# Basic combinations?

• Sep 15th 2009, 05:13 PM
elellilrah
Basic combinations?
Here's an interesting toy problem:
You have 20 people sitting around a table. You want to form a committee of 3 people.
What is the probability/chance that at least 2 of the people are sitting together?
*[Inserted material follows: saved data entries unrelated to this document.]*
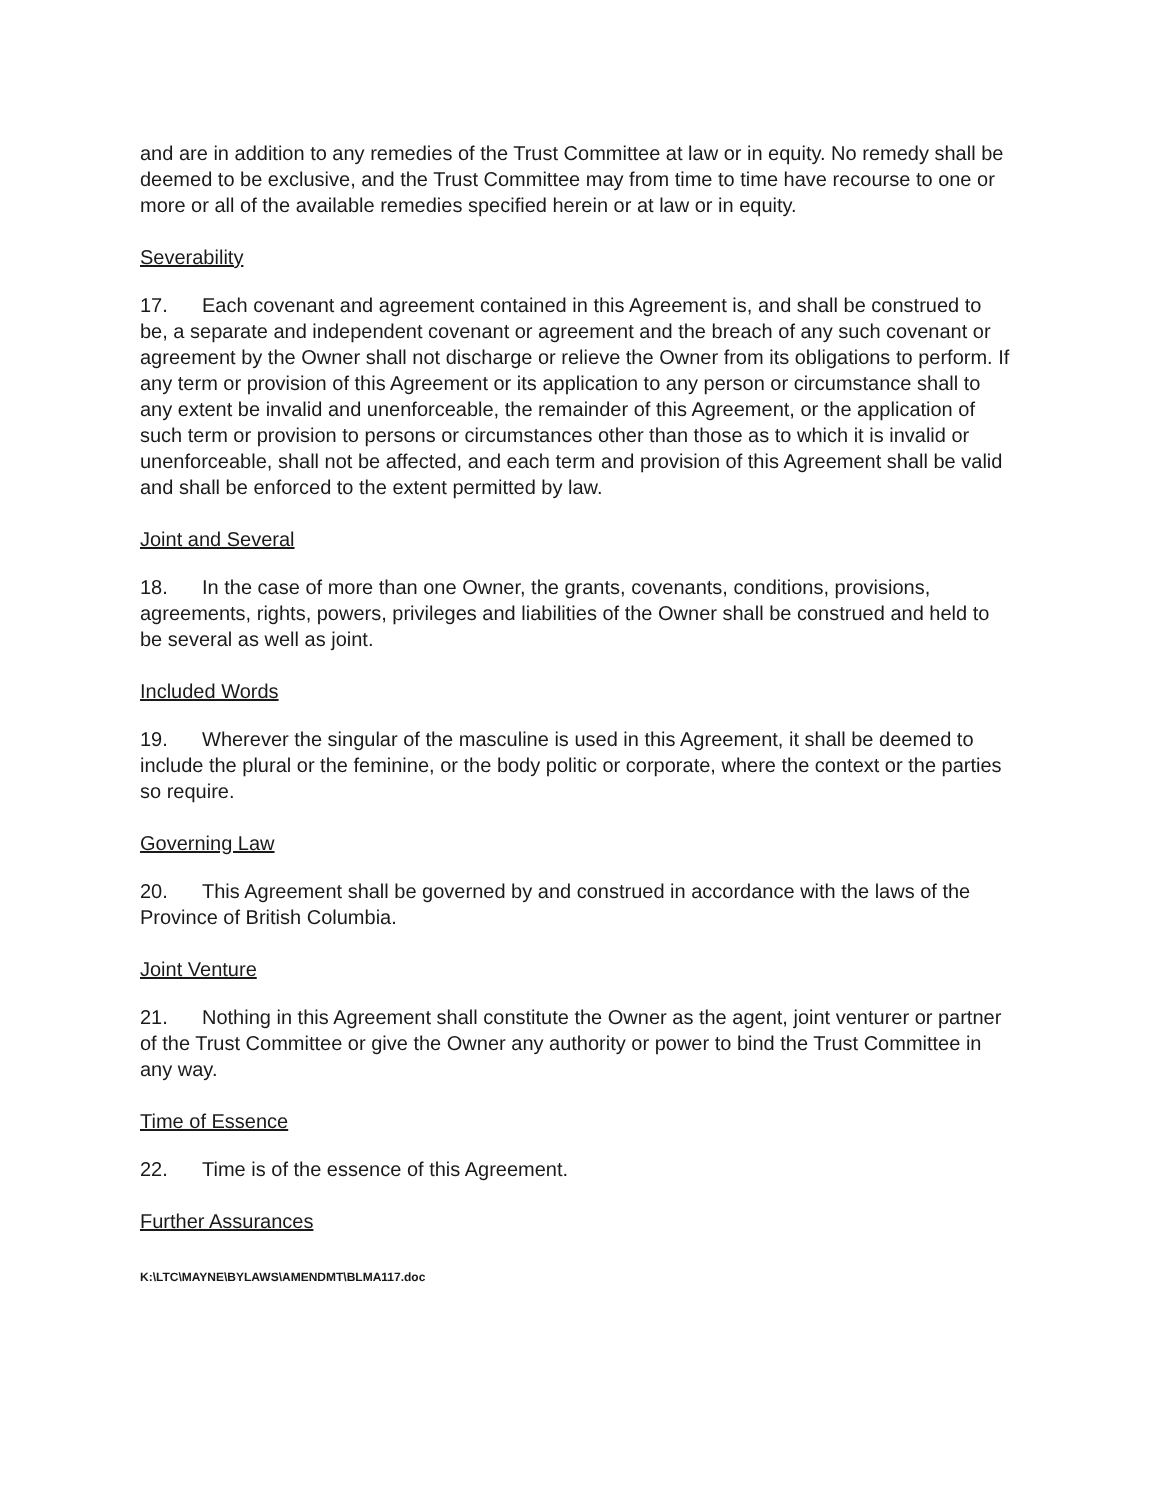and are in addition to any remedies of the Trust Committee at law or in equity. No remedy shall be deemed to be exclusive, and the Trust Committee may from time to time have recourse to one or more or all of the available remedies specified herein or at law or in equity.
Severability
17. Each covenant and agreement contained in this Agreement is, and shall be construed to be, a separate and independent covenant or agreement and the breach of any such covenant or agreement by the Owner shall not discharge or relieve the Owner from its obligations to perform. If any term or provision of this Agreement or its application to any person or circumstance shall to any extent be invalid and unenforceable, the remainder of this Agreement, or the application of such term or provision to persons or circumstances other than those as to which it is invalid or unenforceable, shall not be affected, and each term and provision of this Agreement shall be valid and shall be enforced to the extent permitted by law.
Joint and Several
18. In the case of more than one Owner, the grants, covenants, conditions, provisions, agreements, rights, powers, privileges and liabilities of the Owner shall be construed and held to be several as well as joint.
Included Words
19. Wherever the singular of the masculine is used in this Agreement, it shall be deemed to include the plural or the feminine, or the body politic or corporate, where the context or the parties so require.
Governing Law
20. This Agreement shall be governed by and construed in accordance with the laws of the Province of British Columbia.
Joint Venture
21. Nothing in this Agreement shall constitute the Owner as the agent, joint venturer or partner of the Trust Committee or give the Owner any authority or power to bind the Trust Committee in any way.
Time of Essence
22. Time is of the essence of this Agreement.
Further Assurances
K:\LTC\MAYNE\BYLAWS\AMENDMT\BLMA117.doc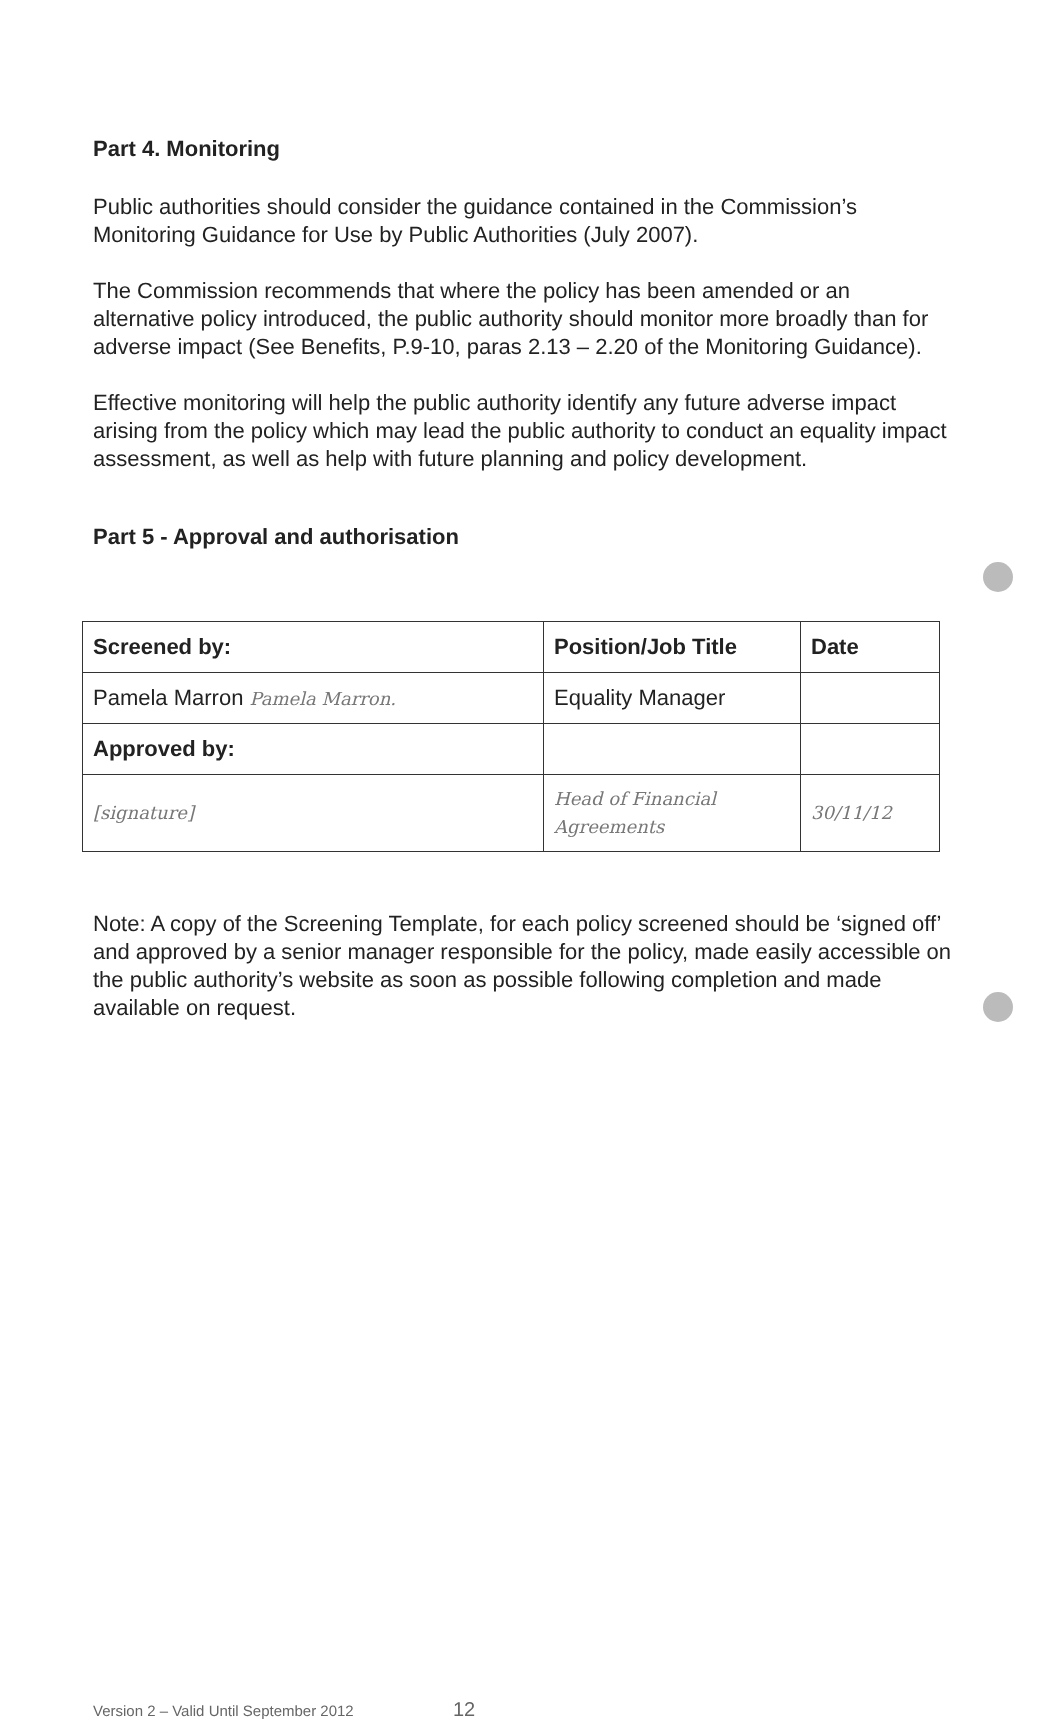Part 4. Monitoring
Public authorities should consider the guidance contained in the Commission’s Monitoring Guidance for Use by Public Authorities (July 2007).
The Commission recommends that where the policy has been amended or an alternative policy introduced, the public authority should monitor more broadly than for adverse impact (See Benefits, P.9-10, paras 2.13 – 2.20 of the Monitoring Guidance).
Effective monitoring will help the public authority identify any future adverse impact arising from the policy which may lead the public authority to conduct an equality impact assessment, as well as help with future planning and policy development.
Part 5 - Approval and authorisation
| Screened by: | Position/Job Title | Date |
| --- | --- | --- |
| Pamela Marron Pamela Marron. | Equality Manager | |
| Approved by: | | |
| [signature] | Head of Financial Agreements | 30/11/12 |
Note: A copy of the Screening Template, for each policy screened should be ‘signed off’ and approved by a senior manager responsible for the policy, made easily accessible on the public authority’s website as soon as possible following completion and made available on request.
Version 2 – Valid Until September 2012 12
What is the general form of the approach to finding the answer for this one?
It's been 15 years since I've done stats and surely this is easier than I'm making it out to be.
Thanks!
Aaron
• Sep 15th 2009, 05:45 PM
Soroban
Hello, Aaron!

Quote:

You have 20 people sitting around a table.
You want to form a committee of 3 people.
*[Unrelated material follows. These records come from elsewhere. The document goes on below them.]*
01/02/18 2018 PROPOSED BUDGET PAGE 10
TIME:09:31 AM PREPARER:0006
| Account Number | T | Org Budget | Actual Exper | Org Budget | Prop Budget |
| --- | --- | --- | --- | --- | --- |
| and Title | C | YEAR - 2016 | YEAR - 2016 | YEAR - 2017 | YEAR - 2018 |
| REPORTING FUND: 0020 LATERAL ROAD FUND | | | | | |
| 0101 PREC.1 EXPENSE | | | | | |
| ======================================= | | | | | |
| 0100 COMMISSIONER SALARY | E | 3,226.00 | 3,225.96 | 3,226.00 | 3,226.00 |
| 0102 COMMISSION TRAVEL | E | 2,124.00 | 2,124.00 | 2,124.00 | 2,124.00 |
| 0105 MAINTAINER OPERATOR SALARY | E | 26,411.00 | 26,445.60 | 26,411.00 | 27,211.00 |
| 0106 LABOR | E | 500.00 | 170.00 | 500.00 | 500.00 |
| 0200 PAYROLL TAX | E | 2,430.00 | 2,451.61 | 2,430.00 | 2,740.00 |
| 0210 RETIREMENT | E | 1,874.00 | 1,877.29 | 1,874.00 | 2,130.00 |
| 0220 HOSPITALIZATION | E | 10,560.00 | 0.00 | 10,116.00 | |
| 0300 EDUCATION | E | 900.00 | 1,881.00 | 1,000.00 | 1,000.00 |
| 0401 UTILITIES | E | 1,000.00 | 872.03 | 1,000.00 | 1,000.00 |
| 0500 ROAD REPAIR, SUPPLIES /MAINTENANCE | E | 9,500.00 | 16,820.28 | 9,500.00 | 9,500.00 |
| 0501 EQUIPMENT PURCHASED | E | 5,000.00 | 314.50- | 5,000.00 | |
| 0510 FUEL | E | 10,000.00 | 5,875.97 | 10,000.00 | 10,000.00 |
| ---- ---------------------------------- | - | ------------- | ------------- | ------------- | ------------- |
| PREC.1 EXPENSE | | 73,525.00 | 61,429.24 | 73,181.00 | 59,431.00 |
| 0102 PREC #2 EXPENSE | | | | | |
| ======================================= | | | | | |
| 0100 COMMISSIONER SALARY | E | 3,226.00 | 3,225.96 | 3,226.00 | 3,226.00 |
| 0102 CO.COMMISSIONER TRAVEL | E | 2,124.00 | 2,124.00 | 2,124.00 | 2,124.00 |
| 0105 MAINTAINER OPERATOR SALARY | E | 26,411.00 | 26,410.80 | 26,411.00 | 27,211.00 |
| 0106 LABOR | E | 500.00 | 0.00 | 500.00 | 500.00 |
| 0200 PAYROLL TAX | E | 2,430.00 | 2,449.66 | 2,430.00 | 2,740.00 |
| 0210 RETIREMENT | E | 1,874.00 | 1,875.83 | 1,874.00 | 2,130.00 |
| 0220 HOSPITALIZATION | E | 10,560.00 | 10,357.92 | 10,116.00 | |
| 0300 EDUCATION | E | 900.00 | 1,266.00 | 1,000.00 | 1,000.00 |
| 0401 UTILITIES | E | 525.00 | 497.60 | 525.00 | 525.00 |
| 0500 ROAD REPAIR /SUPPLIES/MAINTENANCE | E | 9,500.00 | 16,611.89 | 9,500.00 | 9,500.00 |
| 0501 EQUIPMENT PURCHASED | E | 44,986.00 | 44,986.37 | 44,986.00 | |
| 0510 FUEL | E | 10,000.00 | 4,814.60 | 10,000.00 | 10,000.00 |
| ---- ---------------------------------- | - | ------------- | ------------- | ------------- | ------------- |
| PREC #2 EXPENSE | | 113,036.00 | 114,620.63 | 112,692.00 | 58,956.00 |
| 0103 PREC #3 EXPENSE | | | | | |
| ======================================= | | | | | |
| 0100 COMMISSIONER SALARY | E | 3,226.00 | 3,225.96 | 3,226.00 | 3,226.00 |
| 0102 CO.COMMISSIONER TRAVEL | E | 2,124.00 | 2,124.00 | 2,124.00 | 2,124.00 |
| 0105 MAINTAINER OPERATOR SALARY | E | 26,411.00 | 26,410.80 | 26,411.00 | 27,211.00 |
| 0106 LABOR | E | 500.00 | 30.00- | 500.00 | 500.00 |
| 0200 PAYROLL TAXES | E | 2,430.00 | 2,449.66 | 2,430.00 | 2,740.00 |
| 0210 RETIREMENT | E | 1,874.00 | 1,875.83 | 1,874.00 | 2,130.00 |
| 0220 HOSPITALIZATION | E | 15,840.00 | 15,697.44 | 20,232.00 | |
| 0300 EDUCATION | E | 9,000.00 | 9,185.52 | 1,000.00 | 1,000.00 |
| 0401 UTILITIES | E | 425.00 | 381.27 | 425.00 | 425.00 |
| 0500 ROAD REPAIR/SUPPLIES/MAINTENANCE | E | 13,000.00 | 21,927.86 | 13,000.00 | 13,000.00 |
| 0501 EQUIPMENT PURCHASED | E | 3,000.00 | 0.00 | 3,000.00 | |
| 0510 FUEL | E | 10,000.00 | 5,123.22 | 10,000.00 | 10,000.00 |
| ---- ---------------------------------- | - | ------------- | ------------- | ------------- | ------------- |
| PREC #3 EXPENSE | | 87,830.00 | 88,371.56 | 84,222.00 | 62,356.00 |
What is the probability/chance that at least 2 of the people are sitting together?

Suppose the people are: .$\displaystyle \{A,B,C,\hdots, S,T\}$
. . seated around the table in that order.

There are: .$\displaystyle _{20}C_3 \:=\:1140$ possible committees.

We must consider two cases:
. . (1) The 3 people are sitting together.
. . (2) Exactly 2 of the 3 people are sitting together.

(1) 3 people are together.
There are 20 ways: .$\displaystyle \{ABC,\:BCD,\:CDE,\:\hdots\:RST,\:STA,\:TAB \}$

(2) Exactly 2 people are together.
There are are 20 choices for the Pair: .$\displaystyle \{AB,\:BC,\:CD,\:\hdots\:ST,\:TA\}$

There are 18 choices for the third person.
But he/she must not be adjacent to the Pair.
Hence, there are only 16 choices for the third person.

There are: .$\displaystyle 20 \times 16 \:=\:{\color{red}320}$ ways.

Therefore, there are: .$\displaystyle 20 + 320 \:=\:340$ ways.

. . $\displaystyle P(\text{at least 2 together}) \:=\:\frac{340}{1140} \:=\:\frac{17}{57}$

• Sep 16th 2009, 10:05 AM
elellilrah
response
Soroban - Thank you very much for the quick answer and clear discussion of this question. It'll help immensely comparing this direct answer with the numerical simulation we're running.

Best regards,
aaron